The cost of a 25-hydroxyvitamin D assay is approximately $25 — the charge and reimbursement varies. For that money you can buy more than a year’s supply of vitamin D capsules 1,000 IU over-the-counter at your local pharmacy or supermarket. You can pay much more at "fancy shoppes”, but there is no evidence that you are buying a better product. Many patients think they are getting a better deal by using ergocalciferol (Deltalin, Eli Lilly) 50,000 units once weekly. With a $4 co-pay, it is hard to see much cost saving over the course of a year and there is little added clinical value for most of the population in a dose of about 7,000 units daily. Let me quickly add that doses of up to 10,000 units daily are rarely associated with vitamin D toxicity. (Caution your patients about getting all of their vitamin D via multivitamin preparations. Most multi-vitamins contain only 400 units of vitamin D, such that three tablets/capsules are required to get at least 1,000 units. That usually exposes the patient to 30,000 units of vitamin A which is detrimental to the skeleton.)

Also, remember that the reference interval for vitamin D is different in different ethnic groups. Blacks, for example, have lower mean levels of 25-hydroxyvitamin D than whites, but bone mineral density is higher in blacks.

Vitamin D itself is biologically inert and it is only after hydroxylation in the liver to 25-hydroxyvitamin D that a biologically active metabolite capable of binding to the vitamin D receptor becomes available. 25-hydroxyvitamin D is further metabolized in the kidney to 1-25 dihydroxyvitamin D (1-25-hydroxyvitamin D2), an action catalyzed by parathyroid hormone (PTH).

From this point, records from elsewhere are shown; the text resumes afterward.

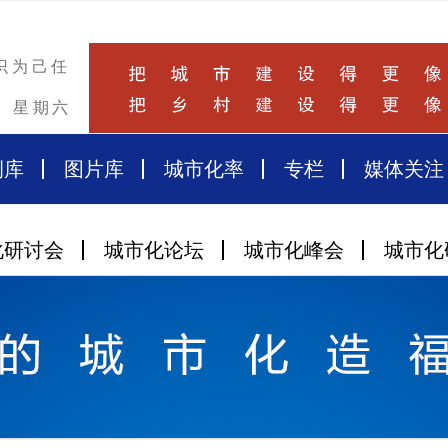
识为己任
星期六
例库
图片库
城市化率
专栏
媒体关注
化研讨会
城市化论坛
城市化峰会
城市化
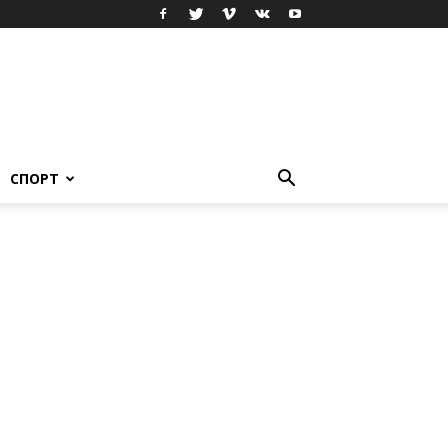
СПОРТ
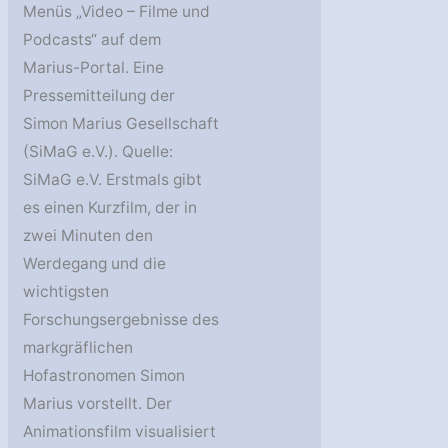
Menüs „Video – Filme und
Podcasts“ auf dem
Marius-Portal. Eine
Pressemitteilung der
Simon Marius Gesellschaft
(SiMaG e.V.). Quelle:
SiMaG e.V. Erstmals gibt
es einen Kurzfilm, der in
zwei Minuten den
Werdegang und die
wichtigsten
Forschungsergebnisse des
markgräflichen
Hofastronomen Simon
Marius vorstellt. Der
Animationsfilm visualisiert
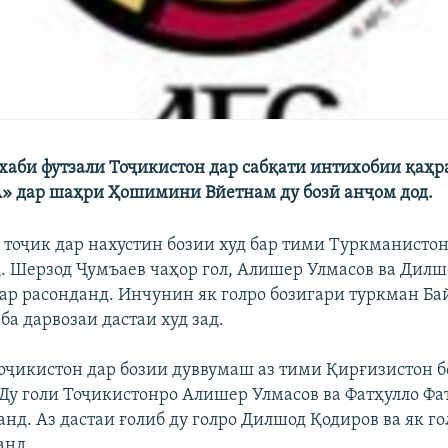
хаби футзали Тоҷикистон дар сабқати интихобии қаҳ
А» дар шаҳри Ҳошимини Вйетнам ду бозӣ анҷом дод.
 тоҷик дар нахустин бозии худ бар тими Туркманистон 
. Шерзод Ҷумъаев чаҳор гол, Алишер Улмасов ва Дилш
мар расонданд. Инчунин як голро бозигари туркман Б
а дарвозаи дастаи худ зад.
Тоҷикистон дар бозии дуввумаш аз тими Қирғизистон бо
 Ду голи Тоҷикистонро Алишер Улмасов ва Фатҳулло Фа
нд. Аз дастаи ғолиб ду голро Дилшод Қодиров ва як г
анд.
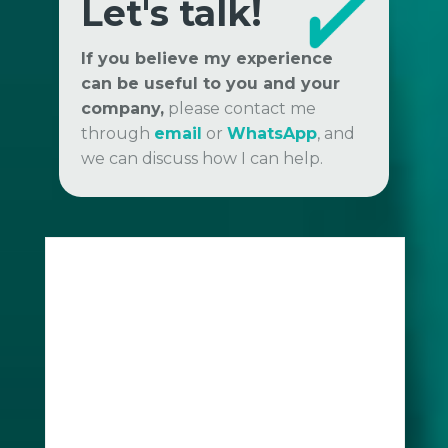
Let's talk!
If you believe my experience
can be useful to you and your
company,
please contact me
through
email
or
WhatsApp
, and
we can discuss how I can help.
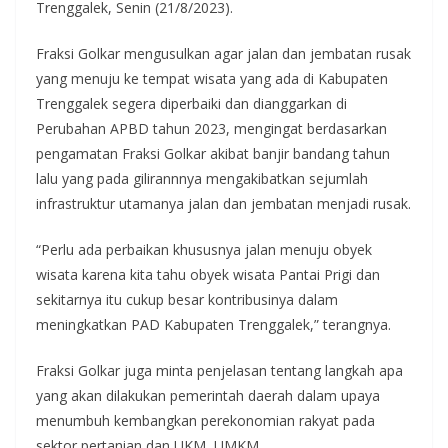
Trenggalek, Senin (21/8/2023).
Fraksi Golkar mengusulkan agar jalan dan jembatan rusak
yang menuju ke tempat wisata yang ada di Kabupaten
Trenggalek segera diperbaiki dan dianggarkan di
Perubahan APBD tahun 2023, mengingat berdasarkan
pengamatan Fraksi Golkar akibat banjir bandang tahun
lalu yang pada gilirannnya mengakibatkan sejumlah
infrastruktur utamanya jalan dan jembatan menjadi rusak.
“Perlu ada perbaikan khususnya jalan menuju obyek
wisata karena kita tahu obyek wisata Pantai Prigi dan
sekitarnya itu cukup besar kontribusinya dalam
meningkatkan PAD Kabupaten Trenggalek,” terangnya.
Fraksi Golkar juga minta penjelasan tentang langkah apa
yang akan dilakukan pemerintah daerah dalam upaya
menumbuh kembangkan perekonomian rakyat pada
sektor pertanian dan UKM, UMKM.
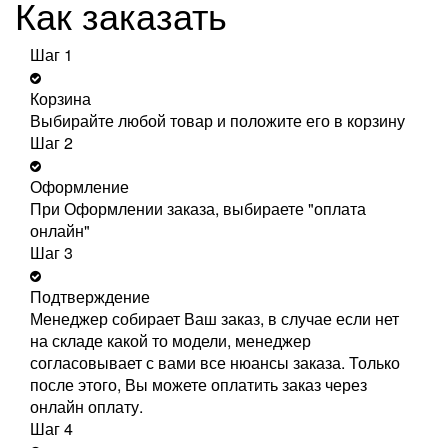
Как заказать
Шаг 1
Корзина
Выбирайте любой товар и положите его в корзину
Шаг 2
Оформление
При Оформлении заказа, выбираете "оплата
онлайн"
Шаг 3
Подтверждение
Менеджер собирает Ваш заказ, в случае если нет
на складе какой то модели, менеджер
согласовывает с вами все нюансы заказа. Только
после этого, Вы можете оплатить заказ через
онлайн оплату.
Шаг 4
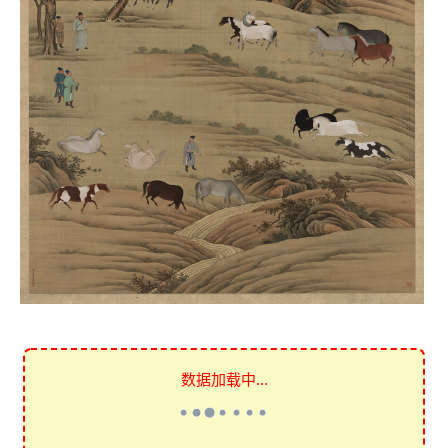
数据加载中...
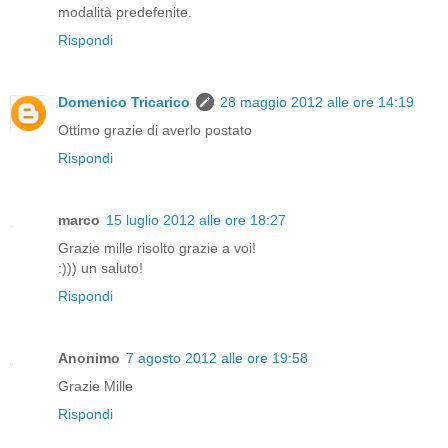
modalità predefenite.
Rispondi
Domenico Tricarico
28 maggio 2012 alle ore 14:19
Ottimo grazie di averlo postato
Rispondi
marco
15 luglio 2012 alle ore 18:27
Grazie mille risolto grazie a voi!
:))) un saluto!
Rispondi
Anonimo
7 agosto 2012 alle ore 19:58
Grazie Mille
Rispondi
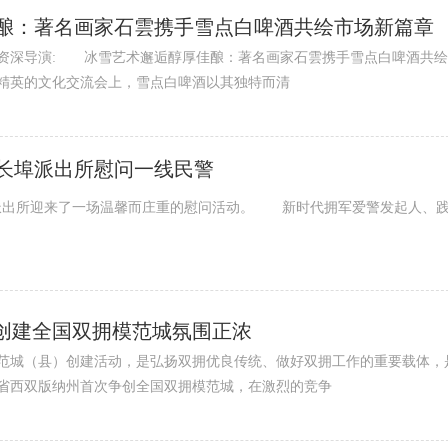
酿：著名画家石雲携手雪点白啤酒共绘市场新篇章
深导演: 冰雪艺术邂逅醇厚佳酿：著名画家石雲携手雪点白啤酒共绘
精英的文化交流会上，雪点白啤酒以其独特而清
长埠派出所慰问一线民警
长埠派出所迎来了一场温馨而庄重的慰问活动。 新时代拥军爱警发起人、
”创建全国双拥模范城氛围正浓
范城（县）创建活动，是弘扬双拥优良传统、做好双拥工作的重要载体，
南省西双版纳州首次争创全国双拥模范城，在激烈的竞争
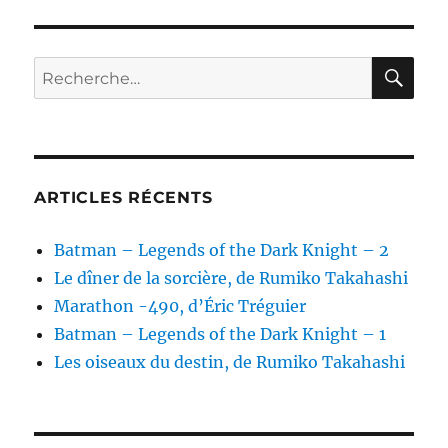
SUIV
publications
ANT
E
RE
Recherche
pour :
ARTICLES RÉCENTS
Batman – Legends of the Dark Knight – 2
Le dîner de la sorcière, de Rumiko Takahashi
Marathon -490, d’Éric Tréguier
Batman – Legends of the Dark Knight – 1
Les oiseaux du destin, de Rumiko Takahashi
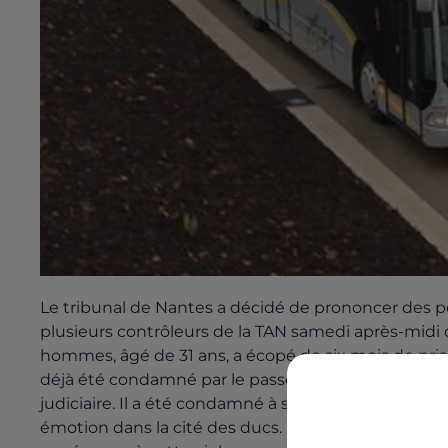
Le tribunal de Nantes a décidé de prononcer des pe
plusieurs contrôleurs de la TAN samedi après-midi d
hommes, âgé de 31 ans, a écopé de six mois de priso
déjà été condamné par le passé des violences. Le pl
judiciaire. Il a été condamné à six mois de prison a
émotion dans la cité des ducs. Mardi dernier, les ag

The circulating concentration of 25-hydroxyvitamin D is about 1,000-fold that of 1-25OHD2, and 1-25OHD2 binds to the vitamin D receptor with about 100-fold the avidity of 25-hydroxyvitamin D, such that unless your patient has a malabsorption syndrome or is severely malnourished, it is difficult to become truly deficient in 1-25OHD2 — except in the absence of PTH or the presence of impaired renal function.

There are few, if any, clinical clues to vitamin D insufficiency. Some clinical clues to vitamin D sufficiency:

  • If your patient can walk unaided and without difficulty from the waiting room to the exam room vitamin D deficiency is unlikely.
  • If your patient can stand from a sitting position with his/her arms folded and does not have to “waddle” to the edge of the chair, vitamin D deficiency is unlikely.
  • If your patient can lift his/her thigh off the chair against pressure from your hand, vitamin D deficiency is unlikely.

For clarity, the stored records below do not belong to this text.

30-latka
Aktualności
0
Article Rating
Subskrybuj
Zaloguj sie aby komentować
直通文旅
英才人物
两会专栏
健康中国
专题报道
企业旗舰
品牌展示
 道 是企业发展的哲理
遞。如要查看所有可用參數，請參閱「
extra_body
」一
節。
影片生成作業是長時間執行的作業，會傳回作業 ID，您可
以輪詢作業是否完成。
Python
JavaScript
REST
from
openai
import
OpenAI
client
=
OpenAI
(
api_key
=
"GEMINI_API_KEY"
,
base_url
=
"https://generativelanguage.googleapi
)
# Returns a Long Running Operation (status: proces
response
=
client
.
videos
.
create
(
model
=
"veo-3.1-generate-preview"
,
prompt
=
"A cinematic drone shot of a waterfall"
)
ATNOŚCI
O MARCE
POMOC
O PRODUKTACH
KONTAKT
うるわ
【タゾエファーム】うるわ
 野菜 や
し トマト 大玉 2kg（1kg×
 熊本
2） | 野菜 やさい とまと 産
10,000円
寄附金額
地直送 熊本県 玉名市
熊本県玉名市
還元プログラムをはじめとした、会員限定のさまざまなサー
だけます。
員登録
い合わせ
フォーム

Vitamin D deficiency is associated with proximal muscle weakness, but of course so are many other diseases. There are also many other reasons for a patient being unable to walk or stand unaided.

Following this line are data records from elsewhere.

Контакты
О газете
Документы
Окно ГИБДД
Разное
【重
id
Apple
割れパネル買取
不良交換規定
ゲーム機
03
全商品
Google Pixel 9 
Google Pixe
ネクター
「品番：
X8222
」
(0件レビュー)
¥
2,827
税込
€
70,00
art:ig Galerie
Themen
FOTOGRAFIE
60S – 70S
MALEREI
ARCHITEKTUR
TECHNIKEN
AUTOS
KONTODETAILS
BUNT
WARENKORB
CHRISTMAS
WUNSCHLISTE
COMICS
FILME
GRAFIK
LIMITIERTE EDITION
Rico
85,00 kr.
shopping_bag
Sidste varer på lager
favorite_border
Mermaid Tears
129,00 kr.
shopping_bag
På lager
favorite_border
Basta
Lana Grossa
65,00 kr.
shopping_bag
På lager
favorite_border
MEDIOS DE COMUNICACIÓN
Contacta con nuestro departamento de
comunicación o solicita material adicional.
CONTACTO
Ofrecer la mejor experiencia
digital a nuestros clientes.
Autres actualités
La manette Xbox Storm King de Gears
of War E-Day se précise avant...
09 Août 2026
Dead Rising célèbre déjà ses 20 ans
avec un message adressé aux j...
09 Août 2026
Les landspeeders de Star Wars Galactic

Bone tenderness, in the absence of known local trauma or metastases, is a common feature of rickets and osteomalacia.

In the lab data, hypocalcemia is a very late manifestation of vitamin D deficiency. Hypophosphatemia and/or an elevated alkaline phosphatase are earlier warning signs of possible vitamin D deficiency. There is no clear indication for measurement of bone specific alkaline phosphatase if vitamin D deficiency is strongly suspected after a history and physical. As I have mentioned in earlier blogs, I place a lot of attention to 24-hour urinary excretion of calcium, always measuring the creatinine and sodium as well — creatinine as a measure of the adequacy of collection and sodium, because a high sodium diet will increase both urinary sodium and calcium.

In an adequate collection, a urine calcium excretion of <100 mg should increase your suspicion of vitamin D deficiency. You won’t encounter that too often in patients who can walk into your exam room.

The bottom line is — the clinical indications for measuring 25-hydroxyvitamin D are limited while the safety and wisdom of recommending vitamin D supplementation is well established.